A Polymerase Chain Reaction (PCR) strip is a specialized laboratory plastic designed to facilitate DNA amplification. It serves as the reaction vessel for PCR, a technique that creates millions of copies of a specific DNA segment from a minute starting sample. The strip is engineered to hold the reaction mixture (DNA template, primers, nucleotides, and polymerase enzyme) in a format compatible with automated thermal cycling instruments. This container is necessary to control and execute the rapid, repeated temperature shifts required for successful DNA replication.
Physical Design and Materials
A PCR strip typically consists of eight or twelve small, individual tubes physically joined in a linear arrangement. This connected format allows multiple samples to be processed and handled simultaneously, improving laboratory efficiency. The tubes are small, often conical, and designed to accommodate minimal reaction volumes, commonly ranging from 10 to 200 microliters.

Source information

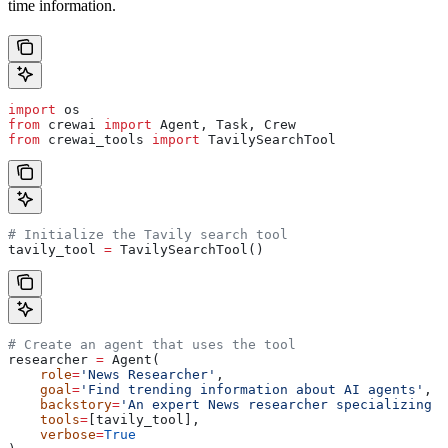
time information.
import
 os
from
 crewai 
import
 Agent, Task, Crew
from
 crewai_tools 
import
 TavilySearchTool
# Initialize the Tavily search tool
tavily_tool 
=
 TavilySearchTool()
# Create an agent that uses the tool
researcher 
=
 Agent(
    role
=
'News Researcher'
,
    goal
=
'Find trending information about AI agents'
,
    backstory
=
'An expert News researcher specializing i
    tools
=
[tavily_tool],
    verbose
=
True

Explore the material
- A) From the PCR strip text, transcribe word for word the part that begins at "Physical Design and" and stops after "to 200 microliters.".
- B) According to the PCR strip text, how many tubes does a PCR strip typically contain?

Numbered answers
- A)
Physical Design and Materials
A PCR strip typically consists of eight or twelve small, individual tubes physically joined in a linear arrangement. This connected format allows multiple samples to be processed and handled simultaneously, improving laboratory efficiency. The tubes are small, often conical, and designed to accommodate minimal reaction volumes, commonly ranging from 10 to 200 microliters.

- B) Eight or twelve